__The problem__
Reproduce the listing below verbatim, line for line, changing nothing.

__Records provided__
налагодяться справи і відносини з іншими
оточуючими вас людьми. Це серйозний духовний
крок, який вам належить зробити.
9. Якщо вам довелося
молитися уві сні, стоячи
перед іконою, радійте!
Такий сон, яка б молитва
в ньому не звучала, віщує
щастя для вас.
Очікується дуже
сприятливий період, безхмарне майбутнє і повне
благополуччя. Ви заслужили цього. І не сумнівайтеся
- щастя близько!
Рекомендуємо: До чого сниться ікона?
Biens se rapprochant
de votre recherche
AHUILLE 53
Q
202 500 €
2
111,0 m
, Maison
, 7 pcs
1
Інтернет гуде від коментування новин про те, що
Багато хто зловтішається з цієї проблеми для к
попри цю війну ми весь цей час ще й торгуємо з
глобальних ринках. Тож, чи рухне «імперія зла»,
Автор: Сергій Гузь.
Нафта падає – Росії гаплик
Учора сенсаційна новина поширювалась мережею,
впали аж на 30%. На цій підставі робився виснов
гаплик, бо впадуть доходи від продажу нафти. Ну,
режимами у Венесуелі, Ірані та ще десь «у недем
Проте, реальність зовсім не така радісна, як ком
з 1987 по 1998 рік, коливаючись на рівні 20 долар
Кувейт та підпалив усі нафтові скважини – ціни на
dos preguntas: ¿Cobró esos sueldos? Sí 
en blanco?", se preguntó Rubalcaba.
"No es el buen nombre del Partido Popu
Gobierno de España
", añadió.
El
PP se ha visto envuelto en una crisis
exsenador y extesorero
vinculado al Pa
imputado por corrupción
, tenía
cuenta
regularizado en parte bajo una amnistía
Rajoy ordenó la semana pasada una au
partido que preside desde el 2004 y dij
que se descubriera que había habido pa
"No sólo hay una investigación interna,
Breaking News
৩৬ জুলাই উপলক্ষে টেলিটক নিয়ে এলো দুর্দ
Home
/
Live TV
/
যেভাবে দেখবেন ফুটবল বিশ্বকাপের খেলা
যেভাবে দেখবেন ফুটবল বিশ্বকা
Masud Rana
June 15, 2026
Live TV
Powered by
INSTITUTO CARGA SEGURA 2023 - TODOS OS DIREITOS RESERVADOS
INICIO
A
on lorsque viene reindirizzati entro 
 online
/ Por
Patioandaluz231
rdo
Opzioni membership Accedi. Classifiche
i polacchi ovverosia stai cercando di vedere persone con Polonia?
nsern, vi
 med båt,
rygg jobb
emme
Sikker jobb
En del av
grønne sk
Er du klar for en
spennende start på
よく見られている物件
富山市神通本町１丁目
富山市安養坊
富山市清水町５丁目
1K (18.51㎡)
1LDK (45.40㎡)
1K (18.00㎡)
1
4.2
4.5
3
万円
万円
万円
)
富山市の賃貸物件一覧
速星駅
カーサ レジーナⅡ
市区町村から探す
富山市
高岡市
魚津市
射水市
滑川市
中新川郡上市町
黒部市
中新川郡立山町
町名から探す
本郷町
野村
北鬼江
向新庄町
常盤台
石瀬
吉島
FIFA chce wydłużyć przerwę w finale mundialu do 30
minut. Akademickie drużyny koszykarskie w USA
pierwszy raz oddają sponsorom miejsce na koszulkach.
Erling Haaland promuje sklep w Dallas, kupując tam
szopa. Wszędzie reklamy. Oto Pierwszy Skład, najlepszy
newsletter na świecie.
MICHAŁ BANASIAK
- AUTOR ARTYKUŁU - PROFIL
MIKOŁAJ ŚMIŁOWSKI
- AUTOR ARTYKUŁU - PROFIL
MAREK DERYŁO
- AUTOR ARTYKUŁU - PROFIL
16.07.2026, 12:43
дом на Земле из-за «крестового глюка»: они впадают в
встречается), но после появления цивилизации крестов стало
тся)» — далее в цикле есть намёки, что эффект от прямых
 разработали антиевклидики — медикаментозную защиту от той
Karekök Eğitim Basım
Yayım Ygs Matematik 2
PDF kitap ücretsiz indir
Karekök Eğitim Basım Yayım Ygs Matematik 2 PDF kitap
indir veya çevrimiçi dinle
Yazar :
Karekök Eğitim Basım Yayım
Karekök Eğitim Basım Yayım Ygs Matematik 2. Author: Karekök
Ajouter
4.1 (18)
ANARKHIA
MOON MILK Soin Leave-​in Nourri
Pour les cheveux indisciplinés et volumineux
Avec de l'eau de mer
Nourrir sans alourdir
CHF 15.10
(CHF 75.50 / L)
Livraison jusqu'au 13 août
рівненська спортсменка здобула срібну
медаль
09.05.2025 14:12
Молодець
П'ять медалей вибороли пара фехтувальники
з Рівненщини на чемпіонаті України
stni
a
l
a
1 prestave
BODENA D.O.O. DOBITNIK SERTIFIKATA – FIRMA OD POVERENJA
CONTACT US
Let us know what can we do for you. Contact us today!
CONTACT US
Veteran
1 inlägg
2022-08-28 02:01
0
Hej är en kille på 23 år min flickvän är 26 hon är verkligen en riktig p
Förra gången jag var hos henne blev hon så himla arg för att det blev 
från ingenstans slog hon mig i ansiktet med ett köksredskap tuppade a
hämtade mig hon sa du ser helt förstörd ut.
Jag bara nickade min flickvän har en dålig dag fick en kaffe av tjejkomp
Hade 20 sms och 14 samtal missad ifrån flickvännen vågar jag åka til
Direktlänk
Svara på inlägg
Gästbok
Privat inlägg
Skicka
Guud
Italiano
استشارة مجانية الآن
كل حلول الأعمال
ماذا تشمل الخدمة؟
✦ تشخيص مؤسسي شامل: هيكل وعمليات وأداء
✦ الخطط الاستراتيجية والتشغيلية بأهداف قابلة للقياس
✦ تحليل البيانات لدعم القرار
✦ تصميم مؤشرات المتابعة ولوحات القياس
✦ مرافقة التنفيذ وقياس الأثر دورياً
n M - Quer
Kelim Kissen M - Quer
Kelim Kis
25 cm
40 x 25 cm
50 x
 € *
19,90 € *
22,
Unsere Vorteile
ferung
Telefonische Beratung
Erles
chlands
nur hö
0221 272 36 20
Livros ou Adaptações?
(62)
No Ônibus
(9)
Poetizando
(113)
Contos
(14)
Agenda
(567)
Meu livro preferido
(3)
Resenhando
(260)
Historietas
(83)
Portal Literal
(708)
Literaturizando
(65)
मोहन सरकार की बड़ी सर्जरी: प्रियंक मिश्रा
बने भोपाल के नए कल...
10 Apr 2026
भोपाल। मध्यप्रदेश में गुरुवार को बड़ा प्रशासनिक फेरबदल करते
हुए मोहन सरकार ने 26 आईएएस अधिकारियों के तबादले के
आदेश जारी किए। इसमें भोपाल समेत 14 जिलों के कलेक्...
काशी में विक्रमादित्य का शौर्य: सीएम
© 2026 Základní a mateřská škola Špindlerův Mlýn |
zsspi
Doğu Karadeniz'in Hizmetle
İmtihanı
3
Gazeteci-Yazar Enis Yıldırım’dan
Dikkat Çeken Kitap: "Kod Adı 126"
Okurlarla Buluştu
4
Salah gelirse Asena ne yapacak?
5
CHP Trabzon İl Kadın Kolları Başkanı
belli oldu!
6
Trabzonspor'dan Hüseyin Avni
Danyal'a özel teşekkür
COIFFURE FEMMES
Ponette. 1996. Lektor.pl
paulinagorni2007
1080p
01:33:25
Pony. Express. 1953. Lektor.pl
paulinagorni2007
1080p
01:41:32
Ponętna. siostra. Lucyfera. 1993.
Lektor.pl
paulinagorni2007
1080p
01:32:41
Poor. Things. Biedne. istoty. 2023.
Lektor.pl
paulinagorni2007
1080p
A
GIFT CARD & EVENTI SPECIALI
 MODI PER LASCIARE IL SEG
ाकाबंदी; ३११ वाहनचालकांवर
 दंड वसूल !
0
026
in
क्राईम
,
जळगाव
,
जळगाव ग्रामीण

__Output for this exercise__
налагодяться справи і відносини з іншими
оточуючими вас людьми. Це серйозний духовний
крок, який вам належить зробити.
9. Якщо вам довелося
молитися уві сні, стоячи
перед іконою, радійте!
Такий сон, яка б молитва
в ньому не звучала, віщує
щастя для вас.
Очікується дуже
сприятливий період, безхмарне майбутнє і повне
благополуччя. Ви заслужили цього. І не сумнівайтеся
- щастя близько!
Рекомендуємо: До чого сниться ікона?
Biens se rapprochant
de votre recherche
AHUILLE 53
Q
202 500 €
2
111,0 m
, Maison
, 7 pcs
1
Інтернет гуде від коментування новин про те, що
Багато хто зловтішається з цієї проблеми для к
попри цю війну ми весь цей час ще й торгуємо з
глобальних ринках. Тож, чи рухне «імперія зла»,
Автор: Сергій Гузь.
Нафта падає – Росії гаплик
Учора сенсаційна новина поширювалась мережею,
впали аж на 30%. На цій підставі робився виснов
гаплик, бо впадуть доходи від продажу нафти. Ну,
режимами у Венесуелі, Ірані та ще десь «у недем
Проте, реальність зовсім не така радісна, як ком
з 1987 по 1998 рік, коливаючись на рівні 20 долар
Кувейт та підпалив усі нафтові скважини – ціни на
dos preguntas: ¿Cobró esos sueldos? Sí 
en blanco?", se preguntó Rubalcaba.
"No es el buen nombre del Partido Popu
Gobierno de España
", añadió.
El
PP se ha visto envuelto en una crisis
exsenador y extesorero
vinculado al Pa
imputado por corrupción
, tenía
cuenta
regularizado en parte bajo una amnistía
Rajoy ordenó la semana pasada una au
partido que preside desde el 2004 y dij
que se descubriera que había habido pa
"No sólo hay una investigación interna,
Breaking News
৩৬ জুলাই উপলক্ষে টেলিটক নিয়ে এলো দুর্দ
Home
/
Live TV
/
যেভাবে দেখবেন ফুটবল বিশ্বকাপের খেলা
যেভাবে দেখবেন ফুটবল বিশ্বকা
Masud Rana
June 15, 2026
Live TV
Powered by
INSTITUTO CARGA SEGURA 2023 - TODOS OS DIREITOS RESERVADOS
INICIO
A
on lorsque viene reindirizzati entro 
 online
/ Por
Patioandaluz231
rdo
Opzioni membership Accedi. Classifiche
i polacchi ovverosia stai cercando di vedere persone con Polonia?
nsern, vi
 med båt,
rygg jobb
emme
Sikker jobb
En del av
grønne sk
Er du klar for en
spennende start på
よく見られている物件
富山市神通本町１丁目
富山市安養坊
富山市清水町５丁目
1K (18.51㎡)
1LDK (45.40㎡)
1K (18.00㎡)
1
4.2
4.5
3
万円
万円
万円
)
富山市の賃貸物件一覧
速星駅
カーサ レジーナⅡ
市区町村から探す
富山市
高岡市
魚津市
射水市
滑川市
中新川郡上市町
黒部市
中新川郡立山町
町名から探す
本郷町
野村
北鬼江
向新庄町
常盤台
石瀬
吉島
FIFA chce wydłużyć przerwę w finale mundialu do 30
minut. Akademickie drużyny koszykarskie w USA
pierwszy raz oddają sponsorom miejsce na koszulkach.
Erling Haaland promuje sklep w Dallas, kupując tam
szopa. Wszędzie reklamy. Oto Pierwszy Skład, najlepszy
newsletter na świecie.
MICHAŁ BANASIAK
- AUTOR ARTYKUŁU - PROFIL
MIKOŁAJ ŚMIŁOWSKI
- AUTOR ARTYKUŁU - PROFIL
MAREK DERYŁO
- AUTOR ARTYKUŁU - PROFIL
16.07.2026, 12:43
дом на Земле из-за «крестового глюка»: они впадают в
встречается), но после появления цивилизации крестов стало
тся)» — далее в цикле есть намёки, что эффект от прямых
 разработали антиевклидики — медикаментозную защиту от той
Karekök Eğitim Basım
Yayım Ygs Matematik 2
PDF kitap ücretsiz indir
Karekök Eğitim Basım Yayım Ygs Matematik 2 PDF kitap
indir veya çevrimiçi dinle
Yazar :
Karekök Eğitim Basım Yayım
Karekök Eğitim Basım Yayım Ygs Matematik 2. Author: Karekök
Ajouter
4.1 (18)
ANARKHIA
MOON MILK Soin Leave-​in Nourri
Pour les cheveux indisciplinés et volumineux
Avec de l'eau de mer
Nourrir sans alourdir
CHF 15.10
(CHF 75.50 / L)
Livraison jusqu'au 13 août
рівненська спортсменка здобула срібну
медаль
09.05.2025 14:12
Молодець
П'ять медалей вибороли пара фехтувальники
з Рівненщини на чемпіонаті України
stni
a
l
a
1 prestave
BODENA D.O.O. DOBITNIK SERTIFIKATA – FIRMA OD POVERENJA
CONTACT US
Let us know what can we do for you. Contact us today!
CONTACT US
Veteran
1 inlägg
2022-08-28 02:01
0
Hej är en kille på 23 år min flickvän är 26 hon är verkligen en riktig p
Förra gången jag var hos henne blev hon så himla arg för att det blev 
från ingenstans slog hon mig i ansiktet med ett köksredskap tuppade a
hämtade mig hon sa du ser helt förstörd ut.
Jag bara nickade min flickvän har en dålig dag fick en kaffe av tjejkomp
Hade 20 sms och 14 samtal missad ifrån flickvännen vågar jag åka til
Direktlänk
Svara på inlägg
Gästbok
Privat inlägg
Skicka
Guud
Italiano
استشارة مجانية الآن
كل حلول الأعمال
ماذا تشمل الخدمة؟
✦ تشخيص مؤسسي شامل: هيكل وعمليات وأداء
✦ الخطط الاستراتيجية والتشغيلية بأهداف قابلة للقياس
✦ تحليل البيانات لدعم القرار
✦ تصميم مؤشرات المتابعة ولوحات القياس
✦ مرافقة التنفيذ وقياس الأثر دورياً
n M - Quer
Kelim Kissen M - Quer
Kelim Kis
25 cm
40 x 25 cm
50 x
 € *
19,90 € *
22,
Unsere Vorteile
ferung
Telefonische Beratung
Erles
chlands
nur hö
0221 272 36 20
Livros ou Adaptações?
(62)
No Ônibus
(9)
Poetizando
(113)
Contos
(14)
Agenda
(567)
Meu livro preferido
(3)
Resenhando
(260)
Historietas
(83)
Portal Literal
(708)
Literaturizando
(65)
मोहन सरकार की बड़ी सर्जरी: प्रियंक मिश्रा
बने भोपाल के नए कल...
10 Apr 2026
भोपाल। मध्यप्रदेश में गुरुवार को बड़ा प्रशासनिक फेरबदल करते
हुए मोहन सरकार ने 26 आईएएस अधिकारियों के तबादले के
आदेश जारी किए। इसमें भोपाल समेत 14 जिलों के कलेक्...
काशी में विक्रमादित्य का शौर्य: सीएम
© 2026 Základní a mateřská škola Špindlerův Mlýn |
zsspi
Doğu Karadeniz'in Hizmetle
İmtihanı
3
Gazeteci-Yazar Enis Yıldırım’dan
Dikkat Çeken Kitap: "Kod Adı 126"
Okurlarla Buluştu
4
Salah gelirse Asena ne yapacak?
5
CHP Trabzon İl Kadın Kolları Başkanı
belli oldu!
6
Trabzonspor'dan Hüseyin Avni
Danyal'a özel teşekkür
COIFFURE FEMMES
Ponette. 1996. Lektor.pl
paulinagorni2007
1080p
01:33:25
Pony. Express. 1953. Lektor.pl
paulinagorni2007
1080p
01:41:32
Ponętna. siostra. Lucyfera. 1993.
Lektor.pl
paulinagorni2007
1080p
01:32:41
Poor. Things. Biedne. istoty. 2023.
Lektor.pl
paulinagorni2007
1080p
A
GIFT CARD & EVENTI SPECIALI
 MODI PER LASCIARE IL SEG
ाकाबंदी; ३११ वाहनचालकांवर
 दंड वसूल !
0
026
in
क्राईम
,
जळगाव
,
जळगाव ग्रामीण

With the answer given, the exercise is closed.